Unit sel YBa2Cu3O7 terdiri atas tiga elemen pseudokubik
perovskit. Tiap unit sel perovskit terdiri atas satu atom Y atau Ba
dibagian tengah, Ba didasar, Y ditengah, dan Ba diatas. Dengan
demikian, Y dan Ba tersusun dalam urutan tumpukan [Ba–Y–Ba]
sepanjang sumbu c. Keempat sudut unit sel diisi oleh Cu, dengan
dua ikatan koordinasi berbeda, Cu(1) dan Cu(2) dengan oksigen.
Areal kristal oksigen yang terbentuk ada 4, yaitu O(1), O(2), O(3)
and O(4). Koordinasi polyhedra Y dan Ba dengan oksigen saling
berbeda.
Kelipatan tiga dari unit sel perovskit menghasilkan 9 atom
oksigen, sementara YBa2Cu3O7 memiliki 7 atom oksigen,
sehingga disebut struktur perovskit yang kekurangan oksigen.
Strutur ini memiliki tumpukan dengan lapisan berbeda terdiri
atas: (CuO)(BaO)(CuO2)(Y)(CuO2)(BaO)(CuO). Satu fitur kunci
pada unit sel YBa2Cu3O7‐x (YBCO) adalah terdapatnya dua
lapisan CuO2. Fungsi bidang Y adalah sebagai ruang antara dua
bidang CuO2. Dalam YBCO, rantai Cu–O chains berperan
penting dalam superkonduktivitas. Tc maksimum mendekati 92
K jika x ≈ 0.15 dan struktur berupa kristal orthorhombic.

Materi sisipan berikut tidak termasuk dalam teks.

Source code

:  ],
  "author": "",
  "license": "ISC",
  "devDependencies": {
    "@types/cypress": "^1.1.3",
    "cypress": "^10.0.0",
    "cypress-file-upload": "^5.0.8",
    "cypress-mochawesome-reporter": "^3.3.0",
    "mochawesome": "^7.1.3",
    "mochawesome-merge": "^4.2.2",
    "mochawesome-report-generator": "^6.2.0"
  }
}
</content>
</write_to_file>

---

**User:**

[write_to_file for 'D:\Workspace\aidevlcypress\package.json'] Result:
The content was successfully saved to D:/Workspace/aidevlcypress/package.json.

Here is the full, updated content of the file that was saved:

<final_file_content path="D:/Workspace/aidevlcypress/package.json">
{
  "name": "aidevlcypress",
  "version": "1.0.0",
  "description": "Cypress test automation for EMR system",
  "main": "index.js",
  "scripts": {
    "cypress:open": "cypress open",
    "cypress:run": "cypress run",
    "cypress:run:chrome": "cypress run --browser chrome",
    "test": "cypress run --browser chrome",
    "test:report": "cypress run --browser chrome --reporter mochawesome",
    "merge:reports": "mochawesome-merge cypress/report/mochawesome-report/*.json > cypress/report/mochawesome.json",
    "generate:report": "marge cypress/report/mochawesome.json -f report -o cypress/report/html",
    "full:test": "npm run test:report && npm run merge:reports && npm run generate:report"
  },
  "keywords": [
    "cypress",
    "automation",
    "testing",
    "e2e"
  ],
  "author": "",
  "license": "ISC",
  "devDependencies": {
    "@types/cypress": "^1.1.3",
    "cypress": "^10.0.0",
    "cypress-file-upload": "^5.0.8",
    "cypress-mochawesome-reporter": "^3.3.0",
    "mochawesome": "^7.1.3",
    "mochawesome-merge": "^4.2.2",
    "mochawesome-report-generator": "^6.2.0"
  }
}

Superkonduktivitas hilang saat x ≈ 0.6, dan struktur YBCO
berubah dari orthorhombic ke tetragonal.
Metode paling sederhana untuk membuat superkonduktor Tc tinggi adalah
reaksi termokimia solid – state meliputi: pencampuran, kalsinasi
(pemanasan pada suhu tinggi dibawah titik lebur untuk menghasilkan oksida)
dan sinterasi (pemanasan pada suhu tinggi dibawah titik lebur untuk
memadatkan partikel campuran). Bubuk pencetus yang tepat, biasanya
berupa okisda dan karbonat dicampur dalam jumlah yang tepat pada ball
mill. Proses reaksi kimia larutan seperti metode copresipitasi (penangkapan
partikel oleh larutan), pendinginan pada kondisi vakum (freeze‐drying) dan
sol‐gel (pembentukan gel dari larutan) dapat dijadikan alternatif untuk
menghasilkan campuran yang homogen. Bubuk ini kemudian dikalsinasi
pada temperatur 8000C – 9500C selama beberapa jam. Bubuk ini kemudian
didinginkan, digiling dan dikalsinasi kembali. Proses ini dilakukan
berulangkali hingga diperoleh campuran bahan yang homogen. Setelah
homogen, bubuk ini kemudian dipadatkan dalam bentuk butiran dan
disinterasi. Lingkungan pensinterasian seperti suhu, waktu pengerasan, laju
atmosfer dan pendinginan sangat mempengaruhi dalam pembuatan bahan
suoerkonduktor Tc tinggi yang sangat baik.


Magnet superkonduktor adalah bahan elektromagnet
yang sangat kuat. Bahan ini digunakan sebagai
spektrometer massa dan magnet pengendali sinar pada
akselerator partikel. Juga digunakan dalam pemisahan
magnet.
Pada tahun 1950 dan 1960 digunakan untuk membuat
komputer digital eksperimental menggunakan switch
cryotron. Sekarang sudah digunakan untuk membuat
rangkaian digital berdasarkan teknologi rapid single flux
quantum dan RF and microwave filters pada BTS
jaringan selular.

Digunakan sebagai building blocks SQUIDs (superconducting
quantum interference devices), magnetometers paling sensitif.
SQUIDs digunakan pada mikroskop scanning SQUID dan
magnetoencephalography. Perubahan resistansi yang cukup besar
pada fase transisi ke superkonduktor dapat digunakan untuk
membuat termometer pada micro-calorimeter photon detectors
cryogenic.

Dengan makin berkembangnya pembuatan superkonduktor suhu
tinggi, aplikasi dimasa depan sangat menjanjikan, seperti
misalnya: smart grid, saluran transmisi, transformers, penyimpan
daya, motor penggerak kereta supercepat (vactrains atau maglev
trains), perangkat magnetik mengambang, fault current limiters,
nanoscopic material seperti: buckyballs, nanotubes, composite
materials dan pendingin magnetik superkonduktor.